About the company
At Jobtome - we are building a modern, cloud-native recruitment and marketing platform used at scale across multiple countries and brands.
Our systems power high-traffic job distribution, integrations with external partners, and real-time data pipelines, with a strong focus on reliability, observability, and automation.
Engineering is a core function of the company: we value ownership, pragmatic decision-making, and long-term technical excellence over short-term fixes.
The role
As a Senior Site Reliability Engineer, you will be responsible for ensuring the reliability, scalability, and performance of our production systems.
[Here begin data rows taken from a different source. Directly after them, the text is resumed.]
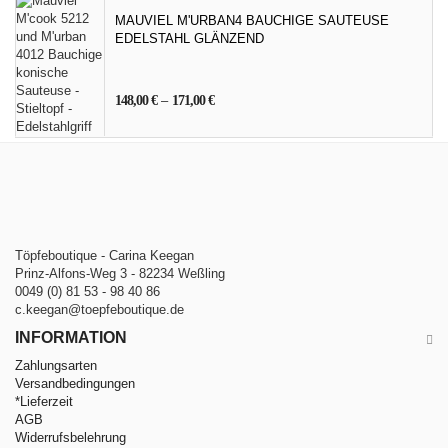
MAUVIEL M'URBAN4 BAUCHIGE SAUTEUSE
EDELSTAHL GLÄNZEND
148,00
€
–
171,00
€
Töpfeboutique - Carina Keegan
Prinz-Alfons-Weg 3 - 82234 Weßling
0049 (0) 81 53 - 98 40 86
c.keegan@toepfeboutique.de
INFORMATION
Zahlungsarten
Versandbedingungen
*Lieferzeit
AGB
Widerrufsbelehrung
You will work closely with Backend, Frontend, and Product teams to:
* design resilient architectures
* define reliability standards
* improve observability and incident response
* reduce operational toil through automation
This is not a pure ops role: you will contribute to codebases, collaborate on system design, and help evolve our engineering culture toward SRE best practices.
What you will do
* Design, implement, and maintain reliable and scalable cloud infrastructure
* Define and evolve SLIs, SLOs, and error budgets
* Improve monitoring, alerting, and observability across services
* Lead and participate in incident response, post-mortems, and root-cause analysis
* Automate repetitive operational tasks to reduce toil
* Collaborate with Backend engineers on service design, scalability, and failure modes
* Improve CI/CD pipelines, deployment strategies, and release safety
* Contribute to infrastructure as code and platform tooling
* Act as a reliability advocate across the engineering organization
Tech stack
* Cloud: Google Cloud Platform (preferred), AWS
* Containers & orchestration: Docker, Kubernetes (GKE)
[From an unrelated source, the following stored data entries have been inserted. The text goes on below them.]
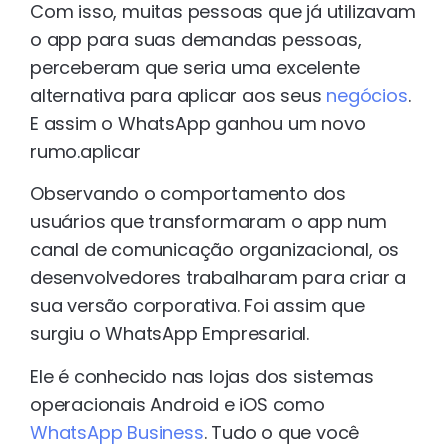
Com isso, muitas pessoas que já utilizavam
o app para suas demandas pessoas,
perceberam que seria uma excelente
alternativa para aplicar aos seus
negócios
.
E assim o WhatsApp ganhou um novo
rumo.aplicar
Observando o comportamento dos
usuários que transformaram o app num
canal de comunicação organizacional, os
desenvolvedores trabalharam para criar a
sua versão corporativa. Foi assim que
surgiu o WhatsApp Empresarial.
Ele é conhecido nas lojas dos sistemas
operacionais Android e iOS como
WhatsApp Business
. Tudo o que você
* Infrastructure as Code: Terraform
* CI/CD: GitLab CI/CD
* Observability: Cloud Monitoring, Logging, Prometheus, Grafana
* Languages: Go, Python, Bash
* Networking & security: IAM, VPCs, service accounts, secrets management
What we expect from a senior SRE
* Strong experience running production systems at scale
* Solid understanding of distributed systems and failure modes
* Proven experience with SLO-driven reliability
* Strong coding skills
* Cloud infrastructure automation experience
* Ability to debug complex cross-system issues
* Ownership mindset and strong communication skills
* Pragmatic approach to reliability, speed, and cost trade-offs
Working model
* Flexible working hours
* Remote-friendly setup
* Small autonomous teams
* Direct collaboration with product and leadership